É curiosa a forma como António Lobo Antunes, numa das suas crónicas mais geniais, fala num “banco de momentos”. Depois de mencionar vários momentos que o marcaram ele afirma: “Deviam poder guardar-se estes momentos no banco, a render juros. E receber o extracto ao fim do mês: em lugar do dinheiro um clarinete à chuva, uma onda, a boina de Alfonsina Storni e o cheiro da erva molhada, o pobre Caruso a tentar soltar-se do disco. Se o gestor de conta fosse esperto informava-me «este mês tem mais uma onda», «até ao fim do mês espero conseguir-lhe dois clarinetes», ou «em seis meses, tal como os mercados estão, o tal Merimé não vai desiludir a senhora».1 Naturalmente que o Matuto também gostaria que os seus momentos rendessem juros.
Tal como o António Lobo Antunes, o Matuto não está nem aí com o que come, ou onde mora, ou o que veste. O Matuto é despido de vaidades. Mas há coisas que mexem com o Matuto. Momentos fugidios, mas intensos. Um Outono na cidade de Viseu. Local: Parque do Fontelo. Uma brisa aguçada. Uma luz oblíqua. Uma melancolia tranquila. A cor dourada de folhas penduradas por um fio. Muitas, atapetam o chão de tons torrados. Há folhas a alegrar algumas ramadas. Há troncos espetados seminus. E, o Matuto aos pontapés… Aos pontapés às folhas secas. Que delícia chutar folhas! Momentos que iluminam a vida do Matuto… como a grafonola que em tardes de chuva, na Inglaterra, soltava a voz cheia de Mario Lanza. E os pardais no jardim com o bico a trinta graus. Ou aquele cão vadio que atravessou a estrada e amigou o Matuto. Que vontade de o trazer para casa! Quantas vezes o Matuto se reviu naquele corpo escanzelado de esperança. O cineasta velho no Café Flore, de Paris, acompanhado duma atriz decrépita. Na conversa com o Matuto e sua gentil esposa, Dona Sirlei, o cineasta viajou ao Brasil sensual da sua juventude. Ele, de olhos vivos e gestos amplos. A atriz mordida na sua ciumeira mimada. Os pardais no telhado com o bico a trinta graus. Estes momentos são sublimes – matuta o Matuto.
E aquela peladinha à chuva no Rio de Janeiro. O estádio do Vasco da Gama ali tão perto. Na relva (grama, no Brasil, por favor) de Pedra de Guaratiba, o jogo era de vida ou de morte. O primo Daniel rodopiava, enquanto o Matuto esfriava a jogada. Os nativos resfolegavam: “estes coroas não desarmam”! E a chuva caía honesta. (“right as rain”, diriam os Ingleses, que é como quem diz, ‘estes gajos estão em forma’) E, por falar em chuva… A cena de Casablanca, com o Rick abordando um comboio (trem, no Brasil, por favor), com a chuva escorregando pelo chapéu, pela gabardina, pelo papel… Uma chuva que sentimos molhar a alma. E os pardais na plataforma com o bico a trinta graus.

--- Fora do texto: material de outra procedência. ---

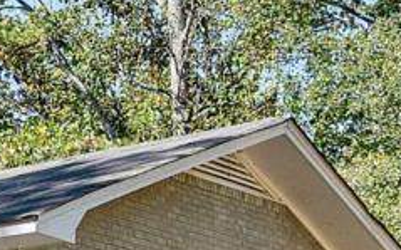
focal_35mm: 82
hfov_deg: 18.0
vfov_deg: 15.0
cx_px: -388
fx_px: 896
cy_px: 347
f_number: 4
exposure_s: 1/15
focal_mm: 16
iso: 250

O Matuto recorda o bêbado de São Petersburgo. Era Natal! Em todo o mundo era Natal. Todavia, o bêbado estava no Luxemburgo. O Matuto e sua gentil esposa, Dona Sirlei, sentados no autocarro (ônibus, no Brasil, por favor). O bêbado, doído de saudade, irrompe no espaço a cheirar a vodca. Na mão, a garrafa. Importunando. Apoquentando. Atazanando. As pessoas assustadas. E o bêbado assediando e ameaçando. Perigo etílico! Do nada, o Matuto exclama: “Tovaritch! Nasdrovia”! Saúde! O bêbado gira nas pernas ébrias. Encara o Matuto e desata a chorar: “Nasdrovia! Nasdrovia! São Petersburg, my home land”! Minha terra mãe! E, mansamente oferece um gole de vodca ao Matuto. Saudades da terra mãe, é uma das coisas que mexe com o Matuto.

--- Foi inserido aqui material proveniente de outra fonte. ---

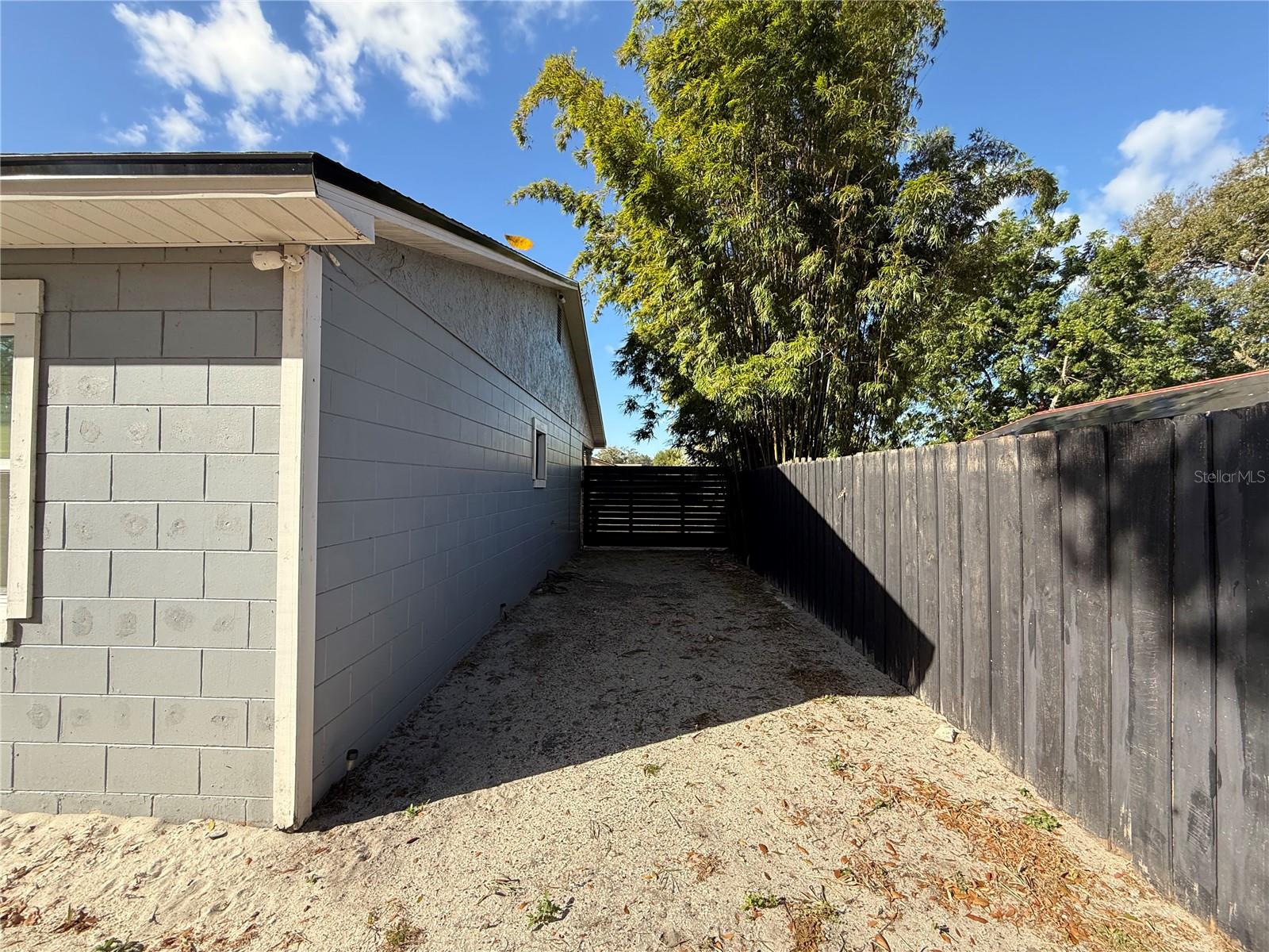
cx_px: 634
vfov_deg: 85.7
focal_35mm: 14
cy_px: 476
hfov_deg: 102.1
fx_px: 513
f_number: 2.2
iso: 64
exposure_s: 1/475
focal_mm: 2.22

Tal como o António Lobo Antunes, o Matuto pondera a possibilidade de colocar estes momentos no banco a render juros. E o gestor de conta, se fosse esperto, informaria o Matuto regularmente: ‘este mês as folhas chutadas estão em alta’; ‘invista em cães vadios’; ‘o contexto financeiro está propício para os cineastas lamechas’; ‘as peladinhas à chuva estão a valorizar’; ‘o mercado está bom para bêbados Russos’. E, o Matuto seria um homem rico. Como os pardais!
Crónica, naturalmente, dedicada ao António Lobo Antunes.
- Página 241 do Quinto livro de Crónicas, 4ª Edição,Publicações Dom Quixote, 2013.